(SUPPLIED INFORMATION):
================================
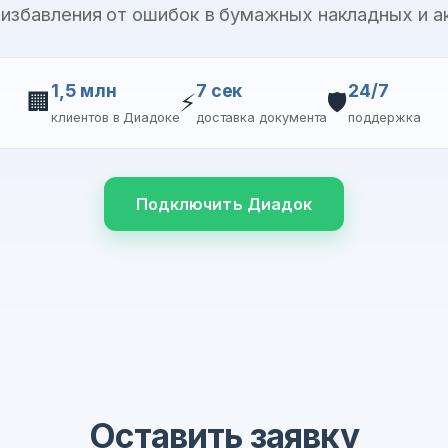
 избавления от ошибок в бумажных накладных и а
1,5 млн
7 сек
24/7
🏢
⚡
🛡️
клиентов в Диадоке
доставка документа
поддержка
Подключить Диадок
Оставить заявку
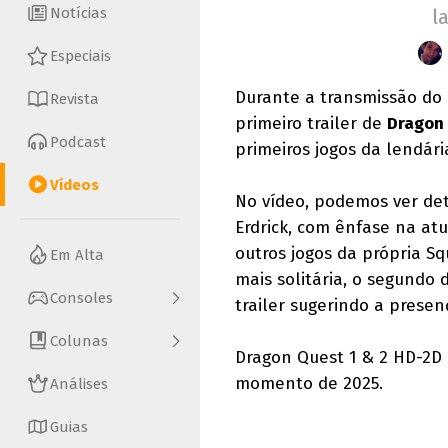
Notícias
l
Especiais
Durante a transmissão do N
Revista
primeiro trailer de
Dragon 
Podcast
primeiros jogos da lendária
Vídeos
No vídeo, podemos ver deta
Erdrick, com ênfase na atu
outros jogos da própria S
Em Alta
mais solitária, o segundo
Consoles
trailer sugerindo a prese
Colunas
Dragon Quest 1 & 2 HD-2D 
momento de 2025.
Análises
Guias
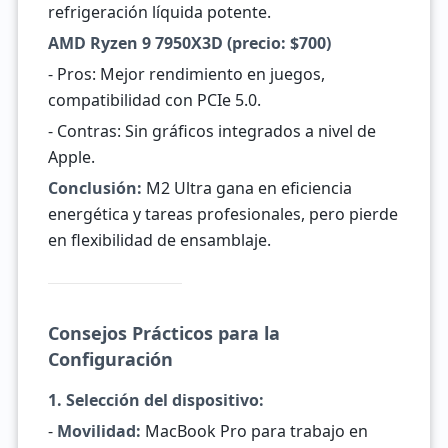
refrigeración líquida potente.
AMD Ryzen 9 7950X3D (precio: $700)
- Pros: Mejor rendimiento en juegos,
compatibilidad con PCIe 5.0.
- Contras: Sin gráficos integrados a nivel de
Apple.
Conclusión:
M2 Ultra gana en eficiencia
energética y tareas profesionales, pero pierde
en flexibilidad de ensamblaje.
Consejos Prácticos para la
Configuración
1. Selección del dispositivo:
-
Movilidad:
MacBook Pro para trabajo en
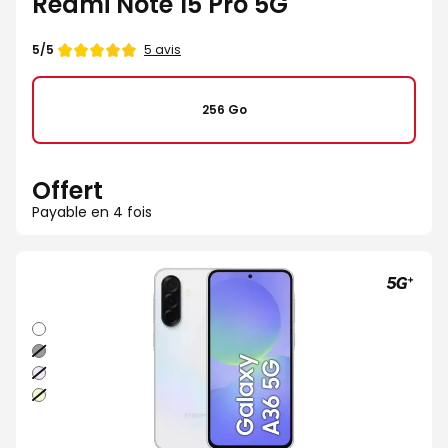
Redmi Note 15 Pro 5G
Note
5 avis
5/5
de
256 Go
Offert
Payable en 4 fois
Blanc
Noir
Lavande
Lime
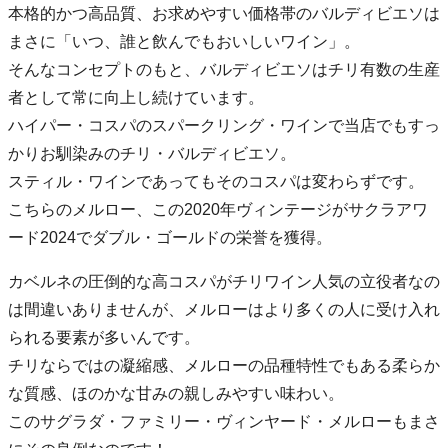
本格的かつ高品質、お求めやすい価格帯のバルディビエソは
まさに「いつ、誰と飲んでもおいしいワイン」。
そんなコンセプトのもと、バルディビエソはチリ有数の生産
者として常に向上し続けています。
ハイパー・コスパのスパークリング・ワインで当店でもすっ
かりお馴染みのチリ・バルディビエソ。
スティル・ワインであってもそのコスパは変わらずです。
こちらのメルロー、この2020年ヴィンテージがサクラアワ
ード2024でダブル・ゴールドの栄誉を獲得。
カベルネの圧倒的な高コスパがチリワイン人気の立役者なの
は間違いありませんが、メルローはより多くの人に受け入れ
られる要素が多いんです。
チリならではの凝縮感、メルローの品種特性でもある柔らか
な質感、ほのかな甘みの親しみやすい味わい。
このサグラダ・ファミリー・ヴィンヤード・メルローもまさ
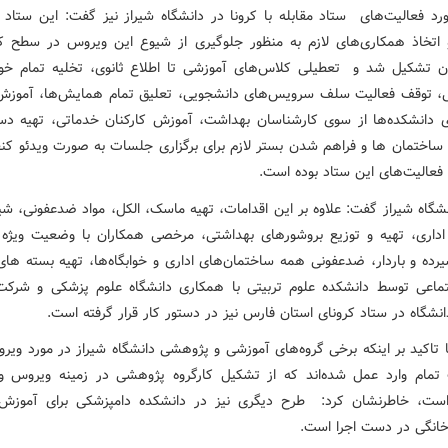
رد فعالیت‌های ستاد مقابله با کرونا در دانشگاه شیراز نیز گفت: این ستاد
 اتخاذ همکاری‌های لازم به منظور جلوگیری از شیوع این ویروس در سطح کا
ن تشکیل شد و تعطیلی کلاس‌های آموزشی تا اطلاع ثانوی، تخلیه تمام خواب
، توقف فعالیت سلف سرویس‌های دانشجویی، تعلیق تمام همایش‌ها، آموزش
ری دانشکده‌ها از سوی کارشناسان بهداشت، آموزش کارکنان خدماتی، تهیه دست
 ساختمان ها و فراهم شدن بستر لازم برای برگزاری جلسات به صورت ویدئو کنف
 فعالیت‌های این ستاد بوده است.
شگاه شیراز گفت: علاوه بر این اقدامات، تهیه ماسک، الکل، مواد ضدعفونی، شی
اداری، تهیه و توزیع بروشورهای بهداشتی، مرخصی همکاران با وضعیت ویژه 
یرده و باردار، ضدعفونی همه ساختمان‌های اداری و خوابگاه‌ها، تهیه بسته ها
تماعی توسط دانشکده علوم تربیتی با همکاری دانشگاه علوم پزشکی و شرک
انشگاه در ستاد کرونای استان فارس نیز در دستور کار قرار گرفته است.
ا تاکید بر اینکه برخی گروه‌های آموزشی و پژوهشی دانشگاه شیراز در مورد ویر
تمام وارد عمل شده‌اند که از تشکیل کارگروه پژوهشی در زمینه ویروس 
ست، خاطرنشان کرد: طرح دیگری نیز در دانشکده دامپزشکی برای آموزش
خانگی در دست اجرا است.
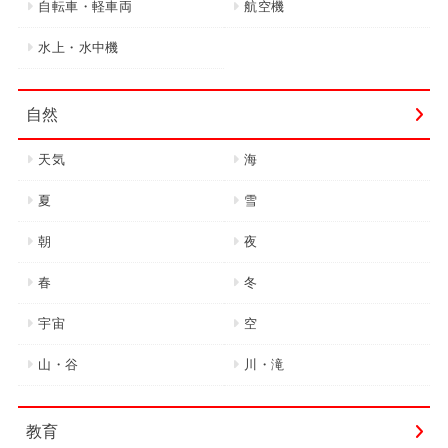
自転車・軽車両
航空機
水上・水中機
自然
天気
海
夏
雪
朝
夜
春
冬
宇宙
空
山・谷
川・滝
教育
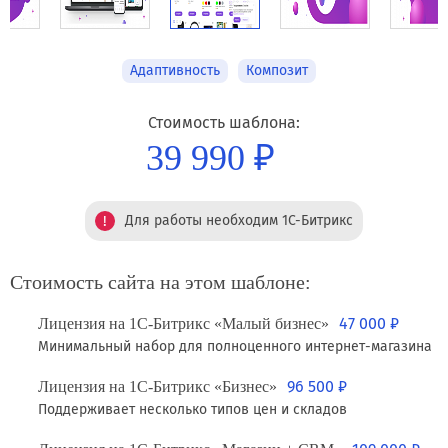
Адаптивность
Композит
Стоимость шаблона:
39 990 ₽
!
Для работы необходим
1С-Битрикс
Стоимость сайта на этом шаблоне:
47 000 ₽
Лицензия на 1С-Битрикс «Малый бизнес»
Минимальный набор для полноценного интернет-магазина
96 500 ₽
Лицензия на 1С-Битрикс «Бизнес»
Поддерживает несколько типов цен и складов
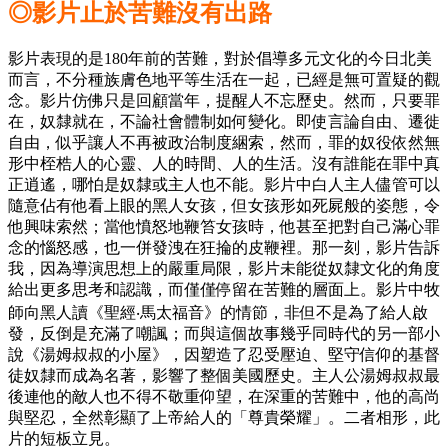
◎影片止於苦難沒有出路
影片表現的是180年前的苦難，對於倡導多元文化的今日北美
而言，不分種族膚色地平等生活在一起，已經是無可置疑的觀
念。影片仿佛只是回顧當年，提醒人不忘歷史。然而，只要罪
在，奴隸就在，不論社會體制如何變化。即使言論自由、遷徙
自由，似乎讓人不再被政治制度綑索，然而，罪的奴役依然無
形中桎梏人的心靈、人的時間、人的生活。沒有誰能在罪中真
正逍遙，哪怕是奴隸或主人也不能。影片中白人主人儘管可以
隨意佔有他看上眼的黑人女孩，但女孩形如死屍般的姿態，令
他興味索然；當他憤怒地鞭笞女孩時，他甚至把對自己滿心罪
念的惱怒感，也一併發洩在狂掄的皮鞭裡。那一刻，影片告訴
我，因為導演思想上的嚴重局限，影片未能從奴隸文化的角度
給出更多思考和認識，而僅僅停留在苦難的層面上。影片中牧
師向黑人讀《聖經‧馬太福音》的情節，非但不是為了給人啟
發，反倒是充滿了嘲諷；而與這個故事幾乎同時代的另一部小
說《湯姆叔叔的小屋》，因塑造了忍受壓迫、堅守信仰的基督
徒奴隸而成為名著，影響了整個美國歷史。主人公湯姆叔叔最
後連他的敵人也不得不敬重仰望，在深重的苦難中，他的高尚
與堅忍，全然彰顯了上帝給人的「尊貴榮耀」。二者相形，此
片的短板立見。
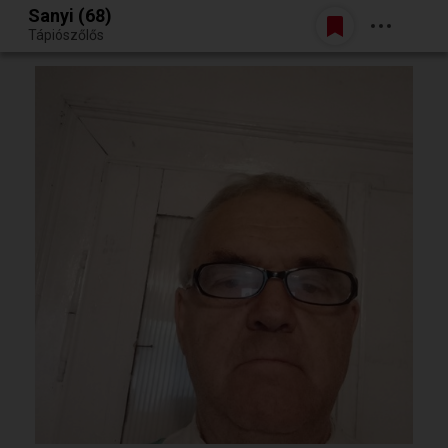
Sanyi (68)
Belépés
Tápiószőlős
Egy jó randiból bármi lehet.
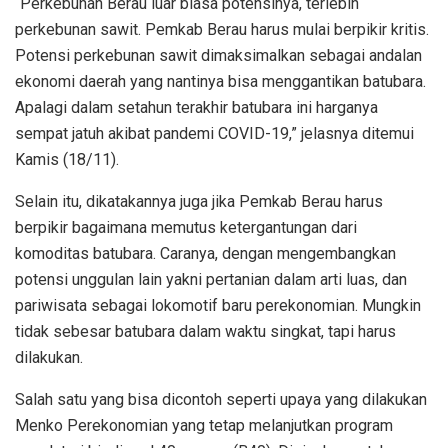
“Perkebunan Berau luar biasa potensinya, terlebih
perkebunan sawit. Pemkab Berau harus mulai berpikir kritis.
Potensi perkebunan sawit dimaksimalkan sebagai andalan
ekonomi daerah yang nantinya bisa menggantikan batubara.
Apalagi dalam setahun terakhir batubara ini harganya
sempat jatuh akibat pandemi COVID-19,” jelasnya ditemui
Kamis (18/11).
Selain itu, dikatakannya juga jika Pemkab Berau harus
berpikir bagaimana memutus ketergantungan dari
komoditas batubara. Caranya, dengan mengembangkan
potensi unggulan lain yakni pertanian dalam arti luas, dan
pariwisata sebagai lokomotif baru perekonomian. Mungkin
tidak sebesar batubara dalam waktu singkat, tapi harus
dilakukan.
Salah satu yang bisa dicontoh seperti upaya yang dilakukan
Menko Perekonomian yang tetap melanjutkan program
================================
(WHAT YOU ARE ASKED TO DO):
Copy the lines above exactly, starting with the first one and going on through the line with "Оставить заявку". Leave the pictures out.

(FINAL ANSWER):
 избавления от ошибок в бумажных накладных и а
1,5 млн
7 сек
24/7
🏢
⚡
🛡️
клиентов в Диадоке
доставка документа
поддержка
Подключить Диадок
Оставить заявку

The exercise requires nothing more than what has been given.